Francesca Albanese is making a simple power claim: international law only works when someone is willing to impose costs. In a Reuters interview published Wednesday, the UN special rapporteur for the occupied Palestinian territories said she still believes law can shape behavior, even after the U.S. sanctioned her in July and Italy, France and Germany called for her resignation over her criticism of Israel’s war in Gaza (
Reuters).
Why it matters
This is not just about one UN official. It is about who gets to define the enforcement of the Gaza war narrative. Washington and Jerusalem want Albanese cast as an extremist outlier, because her reports push the conflict out of the realm of diplomacy and into potential liability: genocide claims, corporate complicity, and calls for sanctions. Reuters reports that she says the U.S. sanctions have frozen assets, cut off university ties, and even affected her husband’s assignment at the World Bank; AP reported last year that the Trump administration said the sanctions followed her criticism of Israel and her calls to target firms she says are complicit (
AP News).
That matters because sanctions are doing two jobs at once. First, they punish Albanese personally. Second, they signal to other UN officials, lawyers and academics what happens when they move from moral language to legal accusation. That is why the backlash from European governments is so important: it shows that even states sympathetic to multilateralism are reluctant to spend political capital defending a rapporteur who has become synonymous with the Gaza genocide argument. On
Global Politics, this is the core contest: not over facts alone, but over who pays the price for naming them.
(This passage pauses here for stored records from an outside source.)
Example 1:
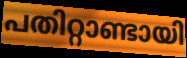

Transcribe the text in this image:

പതിറ്റാണ്ടായി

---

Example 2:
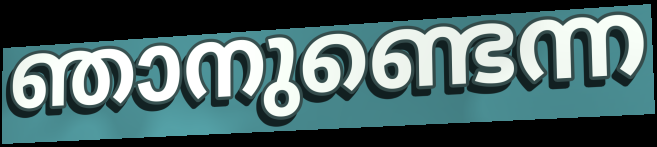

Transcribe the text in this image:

ഞാനുണ്ടെന്ന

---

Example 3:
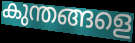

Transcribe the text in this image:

കുന്തങ്ങളെ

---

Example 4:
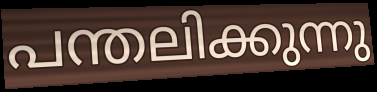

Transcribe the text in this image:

പന്തലിക്കുന്നു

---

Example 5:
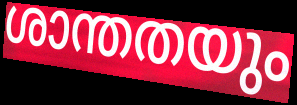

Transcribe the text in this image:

ശാന്തതയും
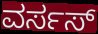
ವರ್ಸಸ್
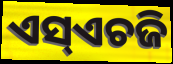
ଏସ୍ଏଚଜି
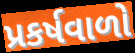
પ્રકર્ષવાળો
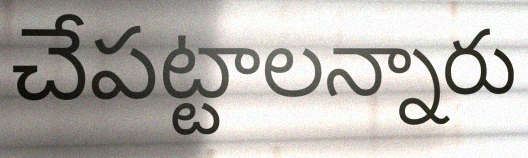
చేపట్టాలన్నారు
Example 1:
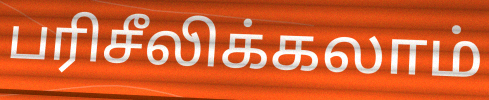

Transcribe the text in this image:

பரிசீலிக்கலாம்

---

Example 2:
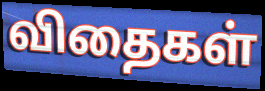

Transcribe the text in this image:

விதைகள்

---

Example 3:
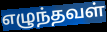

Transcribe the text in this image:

எழுந்தவள்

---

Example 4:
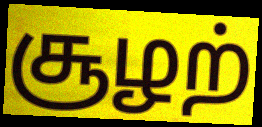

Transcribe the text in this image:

சூழற்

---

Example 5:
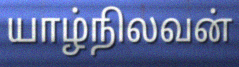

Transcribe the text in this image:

யாழ்நிலவன்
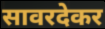
सावरदेकर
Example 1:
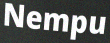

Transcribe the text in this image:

Nempu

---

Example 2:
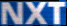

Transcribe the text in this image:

NXT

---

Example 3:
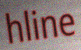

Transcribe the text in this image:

hline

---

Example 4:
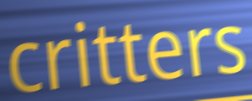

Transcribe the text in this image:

critters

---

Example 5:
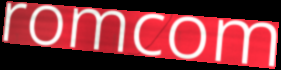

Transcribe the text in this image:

romcom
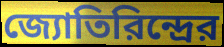
জ্যোতিরিন্দ্রের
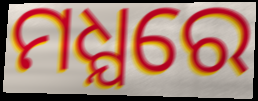
ମଧ୍ଯରେ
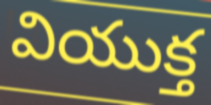
వియుక్త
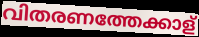
വിതരണത്തേക്കാള്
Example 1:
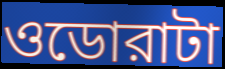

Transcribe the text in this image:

ওডোরাটা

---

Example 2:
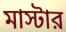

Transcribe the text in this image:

মাস্টার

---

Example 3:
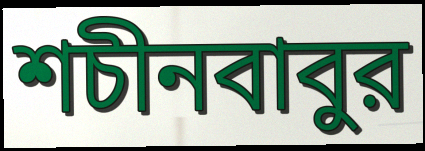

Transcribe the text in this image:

শচীনবাবুর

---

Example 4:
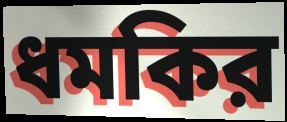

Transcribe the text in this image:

ধমকির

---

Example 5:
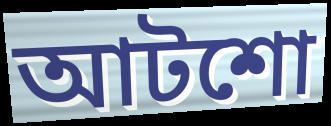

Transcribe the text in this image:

আটশো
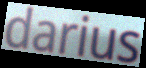
darius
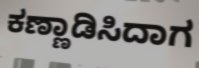
ಕಣ್ಣಾಡಿಸಿದಾಗ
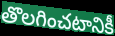
తొలగించటానికీ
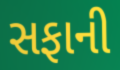
સફાની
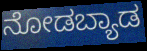
ನೋಡಬ್ಯಾಡ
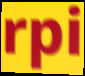
rpi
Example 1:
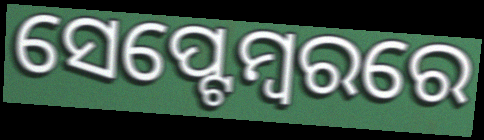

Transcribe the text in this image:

ସେପ୍ଟେମ୍ୱରରେ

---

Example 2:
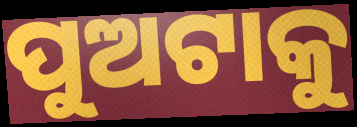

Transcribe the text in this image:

ପୁଅଟାକୁ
The real fight is over enforcement
Albanese’s counterargument is sharper than her critics want to admit. Reuters says she frames international law as a tool, not a magic wand: it works, she argues, when citizens sue, businesses are taken to court, and people strike or boycott in the name of stopping atrocities (
Reuters). That is the strategic pivot. She is not relying on governments to suddenly grow more principled; she is trying to build pressure from below and sideways, through litigation and reputational risk.
AP’s reporting shows why this approach has teeth. Albanese has published reports targeting what she calls Israel’s “genocidal economy,” naming corporate actors and urging sanctions and prosecution of “architects, executors and profiteers” (
AP News). In other words, the target is not only Israeli policy, but the commercial ecosystem that sustains it. That broadens the battlefield from the UN Human Rights Council to boardrooms, university partnerships and banking systems.
What to watch next
The next pressure point is whether more governments follow the U.S. line and harden their stance against Albanese, or whether her book and reports deepen the legal campaign against companies tied to Gaza and the settlements. Al Jazeera has already reported that UN human rights officials are worried about the broader pattern: personal attacks, threats and misinformation are now being used to discredit independent experts before their findings can land (
Al Jazeera).
That is the real stakes game. If the sanctions isolate Albanese, the message is deterrence. If her arguments continue to feed lawsuits, divestment campaigns and state scrutiny, then the leverage shifts back toward the legal front she says has been dormant for too long.